After all, no one was going to try what she was about to. As eventual champion Simone Biles put it when asked whether she'd attempt the Produnova: "I'm not trying to die."
As things turned out, it almost worked.
The mathematics of the Produnova
Consider the final result. Karmakar's tally was 15.066. Or, 0.9 points short of gold medal winner Simone Biles's 15.966; 0.187 points short of silver medallist Maria Peseka's 15.253; and a mere 0.15 points short of bronze medal winner Giulia Steingruber's 15.216.
Karmakar knew only too well that her competitors, having trained with the best infrastructure, support and technique, would most likely outscore her on execution.
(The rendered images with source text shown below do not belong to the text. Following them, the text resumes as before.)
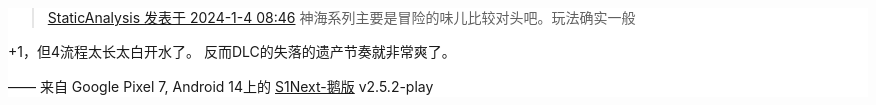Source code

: <blockquote><a href="httphttps://bbs.saraba1st.com/2b/forum.php?mod=redirect&amp;goto=findpost&amp;pid=63529975&amp;ptid=2159535" target="_blank">StaticAnalysis 发表于 2024-1-4 08:46</a>
神海系列主要是冒险的味儿比较对头吧。玩法确实一般</blockquote>
+1，但4流程太长太白开水了。
反而DLC的失落的遗产节奏就非常爽了。

—— 来自 Google Pixel 7, Android 14上的 [S1Next-鹅版](https://github.com/ykrank/S1-Next/releases) v2.5.2-play

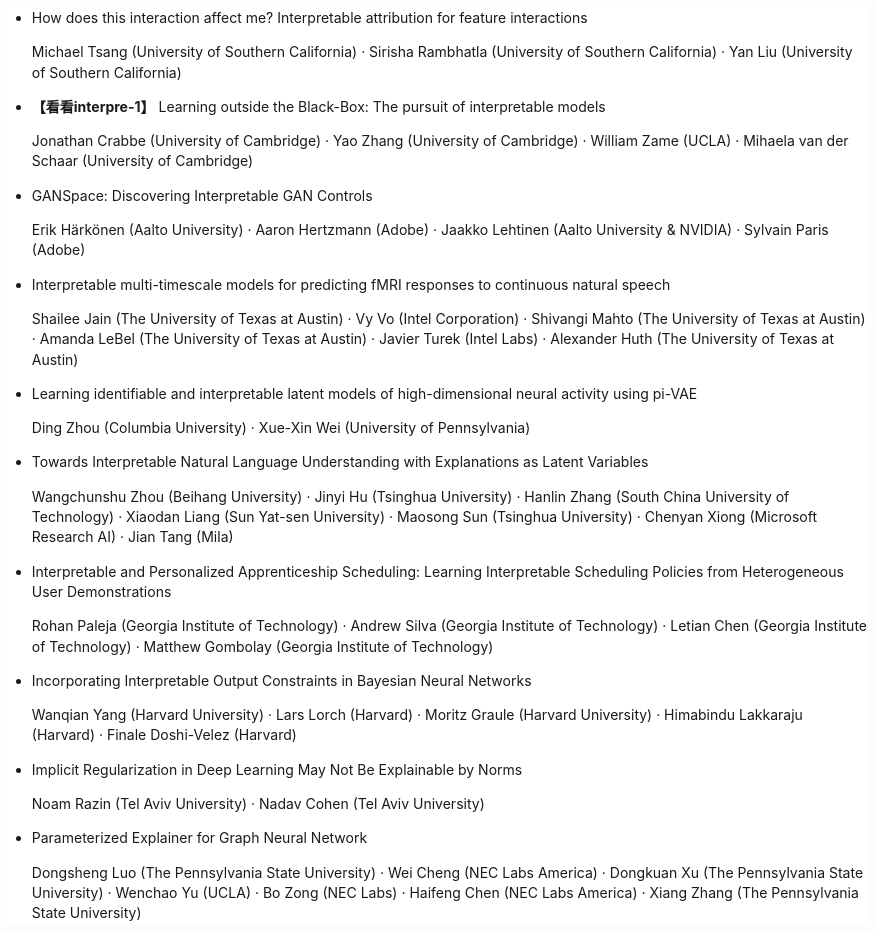 
+ How does this interaction affect me? Interpretable attribution for feature interactions

	Michael Tsang (University of Southern California) · Sirisha Rambhatla (University of Southern California) · Yan Liu (University of Southern California)


+ **【看看interpre-1】** Learning outside the Black-Box: The pursuit of interpretable models

	Jonathan Crabbe (University of Cambridge) · Yao Zhang (University of Cambridge) · William Zame (UCLA) · Mihaela van der Schaar (University of Cambridge)


+ GANSpace: Discovering Interpretable GAN Controls

	Erik Härkönen (Aalto University) · Aaron Hertzmann (Adobe) · Jaakko Lehtinen (Aalto University & NVIDIA) · Sylvain Paris (Adobe)


+ Interpretable multi-timescale models for predicting fMRI responses to continuous natural speech

	Shailee Jain (The University of Texas at Austin) · Vy Vo (Intel Corporation) · Shivangi Mahto (The University of Texas at Austin) · Amanda LeBel (The University of Texas at Austin) · Javier Turek (Intel Labs) · Alexander Huth (The University of Texas at Austin)


+ Learning identifiable and interpretable latent models of high-dimensional neural activity using pi-VAE

	Ding Zhou (Columbia University) · Xue-Xin Wei (University of Pennsylvania)


+ Towards Interpretable Natural Language Understanding with Explanations as Latent Variables

	Wangchunshu Zhou (Beihang University) · Jinyi Hu (Tsinghua University) · Hanlin Zhang (South China University of Technology) · Xiaodan Liang (Sun Yat-sen University) · Maosong Sun (Tsinghua University) · Chenyan Xiong (Microsoft Research AI) · Jian Tang (Mila)


+ Interpretable and Personalized Apprenticeship Scheduling: Learning Interpretable Scheduling Policies from Heterogeneous User Demonstrations

	Rohan Paleja (Georgia Institute of Technology) · Andrew Silva (Georgia Institute of Technology) · Letian Chen (Georgia Institute of Technology) · Matthew Gombolay (Georgia Institute of Technology)



+ Incorporating Interpretable Output Constraints in Bayesian Neural Networks

	Wanqian Yang (Harvard University) · Lars Lorch (Harvard) · Moritz Graule (Harvard University) · Himabindu Lakkaraju (Harvard) · Finale Doshi-Velez (Harvard)


+ Implicit Regularization in Deep Learning May Not Be Explainable by Norms

	Noam Razin (Tel Aviv University) · Nadav Cohen (Tel Aviv University)



+ Parameterized Explainer for Graph Neural Network

	Dongsheng Luo (The Pennsylvania State University) · Wei Cheng (NEC Labs America) · Dongkuan Xu (The Pennsylvania State University) · Wenchao Yu (UCLA) · Bo Zong (NEC Labs) · Haifeng Chen (NEC Labs America) · Xiang Zhang (The Pennsylvania State University)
So, her road to a medal had to be through a jump with a high degree of difficulty.
The way the scoring works, the degree of difficulty of a jump is added to the execution score, and penalties deducted, if any, to arrive at the final score. A participant has to perform two different jumps – Karmakar couldn't have repeated the Produnova – and the average of the two scores is the one used for the medal rankings.
So, knowing that she might lag behind on execution, Karmakar chose the jump with the highest degree of difficulty: 7. How much of an edge did this bring her? Well, because her first jump was much easier, with a degree of difficulty of 6, her average from this aspect of the scoring was 6.5 – compared to Biles's and Paseka's 6.35, and Steingruber's 6. In other words, if Karmakar could match them on execution, she would have an advantage of 0.15 points and 0.5 points, respectively.
And that would have at least won her a bronze.
Obviously, the Produnova is much tougher to execute. In the event, Karmakar ended up with execution scores of 8.866 on the easier jump – the Tsukahara 720, a half-turn off the springboard on to the vault table, and then a push backwards stretched with a 2/1 turn – and of 8.266 on the tougher Produnova. And these turned out not to be good enough to bridge the gap with the leaders.
But Karmakar's thinking was clear. And she'll be back.
Yelena Produnova was a Russian gymnast who retired in 2000 after the Sydney Olympics, where she finished with silver and a bronze medal. She was 19 when she first tried the Produnova and by time she retired, it became one of the most difficult vaults in the world.
The Produnova requires a gymnast to run up to the vault and first execute a handspring, which tosses her up into the air. Then, she has to perform two somersaults while up there, and land on her feet. Because the chances of landing on one's neck or head are high with this jump, it's widely considered a life-threatening one.